The NSW Government must significantly expand public and affordable housing stock within the inner city if their 10 year social housing strategy is to succeed. As a public housing tenant, I welcome the announcement of increased public housing stock but am concerned the Baird Government’s Future Directions for Social Housing in NSW strategy will fall short of its goals.
With over 60 000 people on the public housing waiting list, reform of government housing policy is long overdue. The Government must ensure that this is delivered in a manner that will support our communities now and into the future.
I am deeply concerned that the sale of public housing assets to the private sector places public housing tenants in a vulnerable position. The job of developers is to maximise their profits. We need strong safeguards in place to ensure that the number of public housing units delivered are not reduced in number or size through the planning process.

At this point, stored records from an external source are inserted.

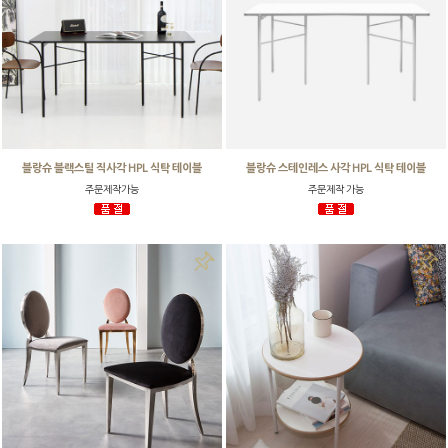
블랑슈 블랙스틸 직사각 HPL 식탁 테이블
블랑슈 스테인레스 사각 HPL 식탁 테이블
주문제작가능
주문제작 가능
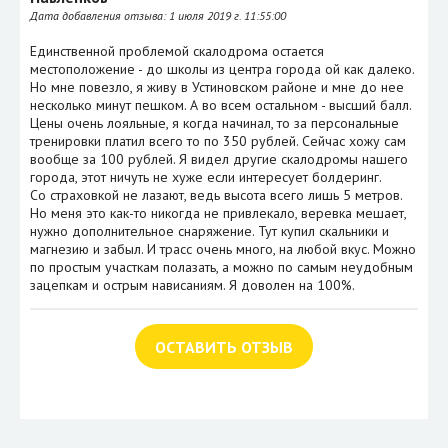
Дата добавления отзыва:
1 июля 2019 г. 11:55:00
Единственной проблемой скалодрома остается
местоположение - до школы из центра города ой как далеко.
Но мне повезло, я живу в Устиновском районе и мне до нее
несколько минут пешком. А во всем остальном - высший балл.
Цены очень лояльные, я когда начинал, то за персональные
тренировки платил всего то по 350 рублей. Сейчас хожу сам
вообще за 100 рублей. Я видел другие скалодромы нашего
города, этот ничуть не хуже если интересует болдеринг.
Со страховкой не лазают, ведь высота всего лишь 5 метров.
Но меня это как-то никогда не привлекало, веревка мешает,
нужно дополнительное снаряжение. Тут купил скальники и
магнезию и забыл. И трасс очень много, на любой вкус. Можно
по простым участкам полазать, а можно по самым неудобным
зацепкам и острым нависаниям. Я доволен на 100%.
ОСТАВИТЬ ОТЗЫВ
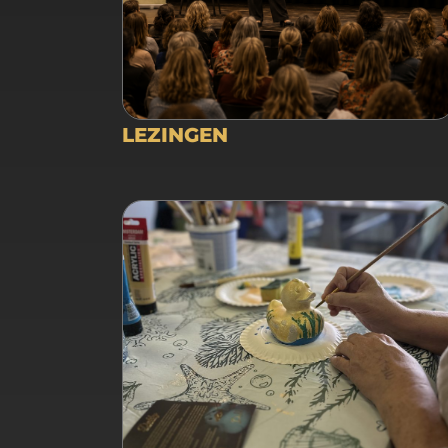
LEZINGEN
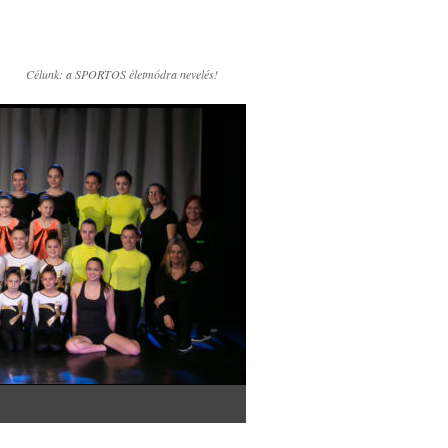
Célunk: a SPORTOS életmódra nevelés!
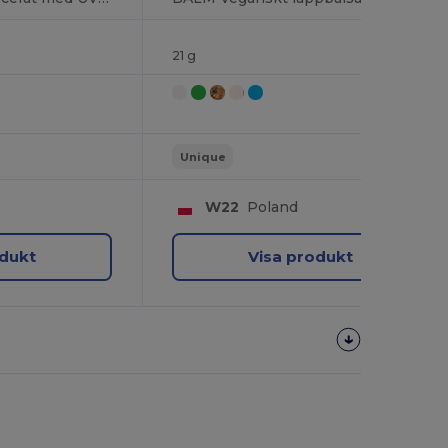
21 g
Unique
W22
Poland
odukt
Visa produkt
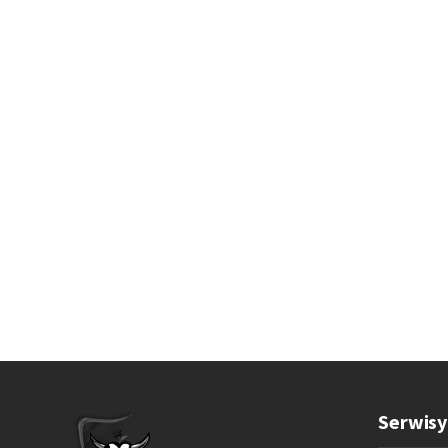
Serwisy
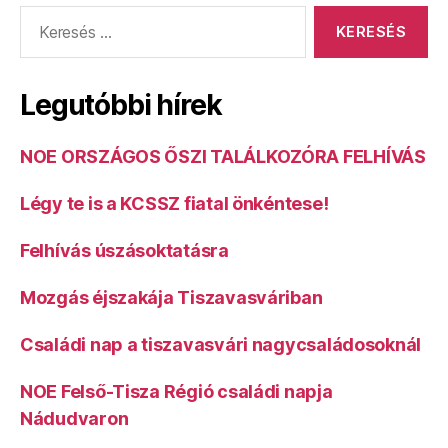
Keresés:
Legutóbbi hírek
NOE ORSZÁGOS ŐSZI TALÁLKOZÓRA FELHÍVÁS
Légy te is a KCSSZ fiatal önkéntese!
Felhívás úszásoktatásra
Mozgás éjszakája Tiszavasváriban
Családi nap a tiszavasvári nagycsaládosoknál
NOE Felső-Tisza Régió családi napja
Nádudvaron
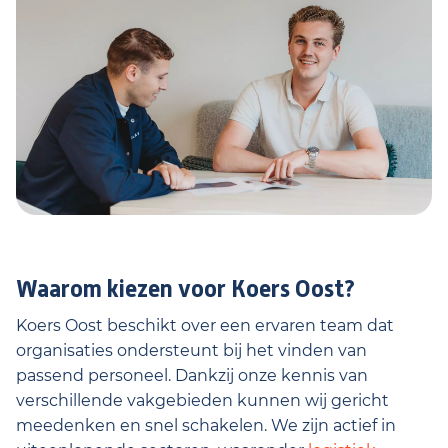
Waarom kiezen voor Koers Oost?
Koers Oost beschikt over een ervaren team dat
organisaties ondersteunt bij het vinden van
passend personeel. Dankzij onze kennis van
verschillende vakgebieden kunnen wij gericht
meedenken en snel schakelen. We zijn actief in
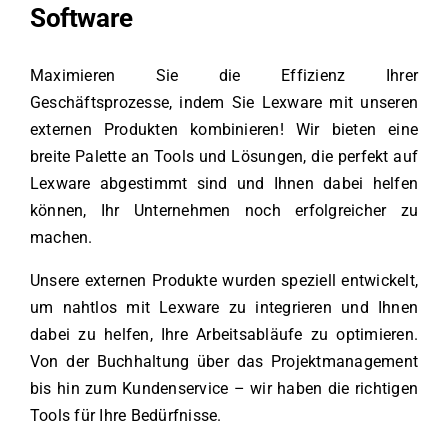
Software
Maximieren Sie die Effizienz Ihrer
Geschäftsprozesse, indem Sie Lexware mit unseren
externen Produkten kombinieren! Wir bieten eine
breite Palette an Tools und Lösungen, die perfekt auf
Lexware abgestimmt sind und Ihnen dabei helfen
können, Ihr Unternehmen noch erfolgreicher zu
machen.
Unsere externen Produkte wurden speziell entwickelt,
um nahtlos mit Lexware zu integrieren und Ihnen
dabei zu helfen, Ihre Arbeitsabläufe zu optimieren.
Von der Buchhaltung über das Projektmanagement
bis hin zum Kundenservice – wir haben die richtigen
Tools für Ihre Bedürfnisse.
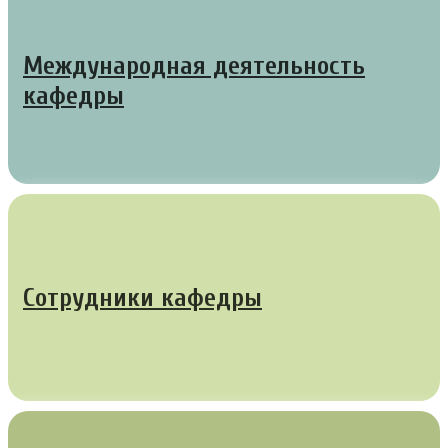
Международная деятельность
кафедры
Сотрудники кафедры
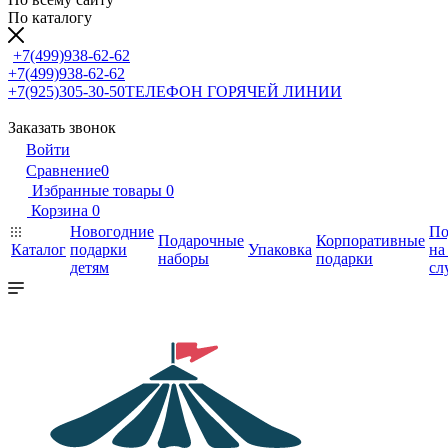
По каталогу
+7(499)938-62-62
+7(499)938-62-62
+7(925)305-30-50
ТЕЛЕФОН ГОРЯЧЕЙ ЛИНИИ
Заказать звонок
Войти
Сравнение
0
Избранные товары
0
Корзина
0
Новогодние
По
Подарочные
Корпоративные
Каталог
подарки
Упаковка
на
наборы
подарки
детям
сл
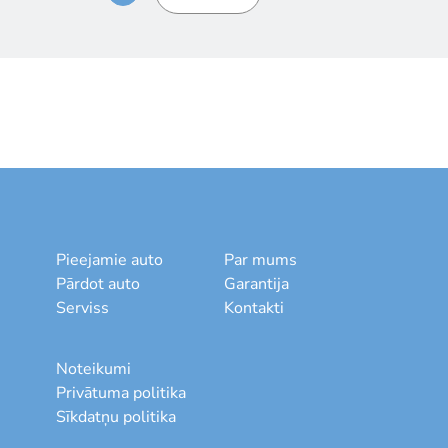
Pieejamie auto
Par mums
Pārdot auto
Garantija
Serviss
Kontakti
Noteikumi
Privātuma politika
Sīkdatņu politika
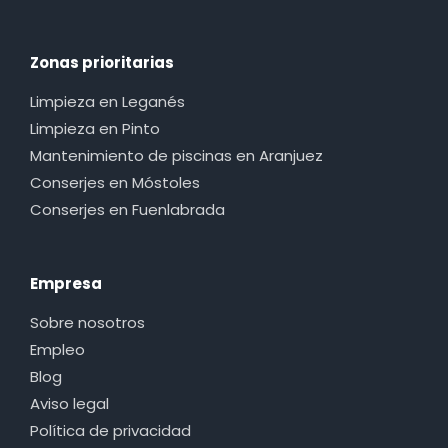
Zonas prioritarias
Limpieza en Leganés
Limpieza en Pinto
Mantenimiento de piscinas en Aranjuez
Conserjes en Móstoles
Conserjes en Fuenlabrada
Empresa
Sobre nosotros
Empleo
Blog
Aviso legal
Política de privacidad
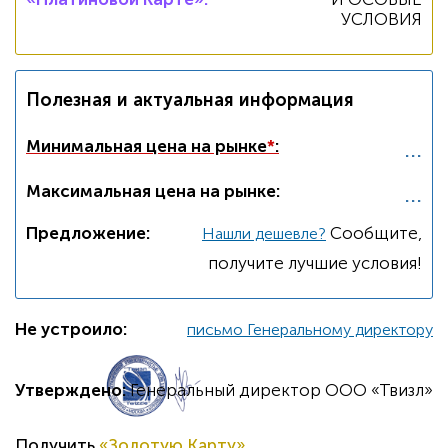
УСЛОВИЯ
Полезная и актуальная информация
...
Минимальная цена на рынке
*
:
...
Максимальная цена на рынке:
Предложение:
Cообщите,
Нашли дешевле?
получите лучшие условия!
Не устроило:
письмо Генеральному директору
Утверждено:
Генеральный директор ООО «Твизл»
Получить
«Золотую Карту»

I want to see a stronger focus from this Government on inner city public and affordable housing. This strategy demonstrates that the Government understands the risks of concentrating disadvantage in one area. If they are really serious about this they must ensure that disadvantaged people are supported to live in the inner city and not just the outskirts on Sydney. This Government’s destruction of the Millers Point community leaves me in doubt of their commitment.
I am enthusiastic about the commitment to removing disincentives for public housing tenants to work. However, we have seen in the past the Liberal/National Party’s ideological commitment to punishing those who are unable to find work. Their emphasis on supporting tenants to transition out of public housing is clearly focussed on single mothers. I sincerely hope these processes are government by evidence based policy and not trumped by ideology.
Huge waiting lists, maintenance backlogs and previous public housing sell offs have left tenants with little trust in Government. Many are afraid to speak out in fear of retribution. It is critical we rebuild that trust through policy that puts the wellbeing of tenants at the centre.